Surprisingly, the GIID keywords for both NYC ED and IFH were similar. This complicates the interpretation of the GIID results, but may suggest that the issue here is with the geographical range and patient population.
Due to the methodological issues discussed above, it is difficult to determine the validity and salience of the conclusions reached by the authors.
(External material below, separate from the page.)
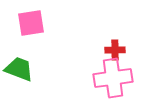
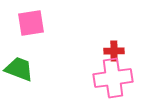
red cross: moved 1 px left, 1 px down
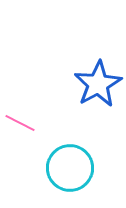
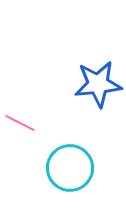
blue star: rotated 24 degrees clockwise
As this project was exploratory in nature it would be beneficial if the authors took a step back to carefully review their queries and revise them appropriately after thorough evaluation of each query’s sensitivity, specificity, and predictive value. The most salient problem should be to develop internal consistency and reliability between the two IFH systems before attempting to compare their performance with external measures that may or may not be appropriately matched.
Overall, while the study is under practical limitations in its choice of comparative data sources, the authors presented an interesting idea that will likely be of use in the future and should be developed and evaluated more carefully.
Q’s for authors
1) How were abbreviations, misspellings, acronyms, and localized language dealt with in the narrative query development?
2) Why were internal medicine notes chosen for the IFH system if one is trying to create a general approach?
3) Can you please provide more detail about the WHO isolates and why they were chosen as comparison data?
1) Cochrane DG, Allegra JR, Chen JH, Chang HG. Investigating syndromic peaks using remotely available electronic medical records. Advances Dis Surveil 2007; 4-48.
2) Thompson MW, Correlation between alerts generated from electronic medical record (EMR) data sources and traditional sources. Advances Dis Surveill 2007; 4:268.
3) South BR, Gundlapalli AV, Phansalkar, S et al. Automated detection of GI syndrome using structured and non-structured data from the VA EMR. Advances Dis Surveill 2007;4:62.
4) Chapman MW, Dowling JN, Wagner MM. Fever detection from free-text clinical records for biosurveillance. J Biomed Inform 2004 Apr;37(2):120-7.
5) Hripcsak G, Soulakis ND, Li L, Morrison FP, Lai AM, Friedman C, Calman NS, Mostashari F. Journal of the American Medical Informatics Association 2009; 16(3):354-61. Epub 2009 Mar 4.
6) Friedman C, Shagina L, Lussier Y, Hripcsak G. Automated encoding of clinical documents based on natural language processing. J Am Med Inform Assoc 2004; 11(5):392-402.
7) Heffernan R, Mostashari F, Das D, Karpati A, Kulldorff M, & Weiss D. Syndromic surveillance in public health practice, New York City. Emerging Infectious Diseases 2004; 10 (5): 858-864.